#### [Task instructions]
Transcribe each entry so that it matches the original exactly.

**** Data for this task

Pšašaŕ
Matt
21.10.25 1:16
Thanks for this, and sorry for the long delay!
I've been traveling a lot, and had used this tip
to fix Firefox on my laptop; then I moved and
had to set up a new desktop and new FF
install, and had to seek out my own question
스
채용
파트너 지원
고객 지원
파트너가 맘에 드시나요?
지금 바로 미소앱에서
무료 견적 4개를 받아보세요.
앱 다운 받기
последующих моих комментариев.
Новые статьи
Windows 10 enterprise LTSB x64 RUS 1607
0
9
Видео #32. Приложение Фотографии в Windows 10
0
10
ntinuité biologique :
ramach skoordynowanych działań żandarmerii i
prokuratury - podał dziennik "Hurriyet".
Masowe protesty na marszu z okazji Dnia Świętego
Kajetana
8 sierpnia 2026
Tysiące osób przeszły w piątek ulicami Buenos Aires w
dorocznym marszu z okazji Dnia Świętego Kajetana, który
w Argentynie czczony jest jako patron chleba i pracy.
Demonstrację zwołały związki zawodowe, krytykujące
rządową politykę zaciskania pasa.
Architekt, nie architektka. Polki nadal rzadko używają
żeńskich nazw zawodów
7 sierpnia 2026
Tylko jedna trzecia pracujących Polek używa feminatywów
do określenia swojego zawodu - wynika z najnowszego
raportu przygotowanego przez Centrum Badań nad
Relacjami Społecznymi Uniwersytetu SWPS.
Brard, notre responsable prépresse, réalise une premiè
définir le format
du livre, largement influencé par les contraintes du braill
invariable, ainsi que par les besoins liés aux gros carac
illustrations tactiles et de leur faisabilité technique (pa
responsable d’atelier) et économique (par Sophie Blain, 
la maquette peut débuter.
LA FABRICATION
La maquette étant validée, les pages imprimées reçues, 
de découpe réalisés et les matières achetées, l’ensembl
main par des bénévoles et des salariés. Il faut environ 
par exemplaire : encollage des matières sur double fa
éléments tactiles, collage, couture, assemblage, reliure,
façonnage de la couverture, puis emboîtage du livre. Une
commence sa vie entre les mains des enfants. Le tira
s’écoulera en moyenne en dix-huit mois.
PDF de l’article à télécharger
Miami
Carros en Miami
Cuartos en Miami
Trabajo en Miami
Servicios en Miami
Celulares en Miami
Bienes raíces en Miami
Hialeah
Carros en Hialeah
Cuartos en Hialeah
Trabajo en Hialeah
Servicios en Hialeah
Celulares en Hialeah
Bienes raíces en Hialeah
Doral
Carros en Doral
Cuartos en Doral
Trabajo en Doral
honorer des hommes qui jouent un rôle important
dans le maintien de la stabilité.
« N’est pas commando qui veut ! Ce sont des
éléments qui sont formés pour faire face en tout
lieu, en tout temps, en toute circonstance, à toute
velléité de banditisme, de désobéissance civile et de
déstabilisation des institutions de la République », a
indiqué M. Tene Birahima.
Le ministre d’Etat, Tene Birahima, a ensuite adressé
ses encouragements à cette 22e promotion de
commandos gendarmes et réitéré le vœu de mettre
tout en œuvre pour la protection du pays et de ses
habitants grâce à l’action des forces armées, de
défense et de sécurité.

********

#### [Expected answer]
Pšašaŕ
Matt
21.10.25 1:16
Thanks for this, and sorry for the long delay!
I've been traveling a lot, and had used this tip
to fix Firefox on my laptop; then I moved and
had to set up a new desktop and new FF
install, and had to seek out my own question
스
채용
파트너 지원
고객 지원
파트너가 맘에 드시나요?
지금 바로 미소앱에서
무료 견적 4개를 받아보세요.
앱 다운 받기
последующих моих комментариев.
Новые статьи
Windows 10 enterprise LTSB x64 RUS 1607
0
9
Видео #32. Приложение Фотографии в Windows 10
0
10
ntinuité biologique :
ramach skoordynowanych działań żandarmerii i
prokuratury - podał dziennik "Hurriyet".
Masowe protesty na marszu z okazji Dnia Świętego
Kajetana
8 sierpnia 2026
Tysiące osób przeszły w piątek ulicami Buenos Aires w
dorocznym marszu z okazji Dnia Świętego Kajetana, który
w Argentynie czczony jest jako patron chleba i pracy.
Demonstrację zwołały związki zawodowe, krytykujące
rządową politykę zaciskania pasa.
Architekt, nie architektka. Polki nadal rzadko używają
żeńskich nazw zawodów
7 sierpnia 2026
Tylko jedna trzecia pracujących Polek używa feminatywów
do określenia swojego zawodu - wynika z najnowszego
raportu przygotowanego przez Centrum Badań nad
Relacjami Społecznymi Uniwersytetu SWPS.
Brard, notre responsable prépresse, réalise une premiè
définir le format
du livre, largement influencé par les contraintes du braill
invariable, ainsi que par les besoins liés aux gros carac
illustrations tactiles et de leur faisabilité technique (pa
responsable d’atelier) et économique (par Sophie Blain, 
la maquette peut débuter.
LA FABRICATION
La maquette étant validée, les pages imprimées reçues, 
de découpe réalisés et les matières achetées, l’ensembl
main par des bénévoles et des salariés. Il faut environ 
par exemplaire : encollage des matières sur double fa
éléments tactiles, collage, couture, assemblage, reliure,
façonnage de la couverture, puis emboîtage du livre. Une
commence sa vie entre les mains des enfants. Le tira
s’écoulera en moyenne en dix-huit mois.
PDF de l’article à télécharger
Miami
Carros en Miami
Cuartos en Miami
Trabajo en Miami
Servicios en Miami
Celulares en Miami
Bienes raíces en Miami
Hialeah
Carros en Hialeah
Cuartos en Hialeah
Trabajo en Hialeah
Servicios en Hialeah
Celulares en Hialeah
Bienes raíces en Hialeah
Doral
Carros en Doral
Cuartos en Doral
Trabajo en Doral
honorer des hommes qui jouent un rôle important
dans le maintien de la stabilité.
« N’est pas commando qui veut ! Ce sont des
éléments qui sont formés pour faire face en tout
lieu, en tout temps, en toute circonstance, à toute
velléité de banditisme, de désobéissance civile et de
déstabilisation des institutions de la République », a
indiqué M. Tene Birahima.
Le ministre d’Etat, Tene Birahima, a ensuite adressé
ses encouragements à cette 22e promotion de
commandos gendarmes et réitéré le vœu de mettre
tout en œuvre pour la protection du pays et de ses
habitants grâce à l’action des forces armées, de
défense et de sécurité.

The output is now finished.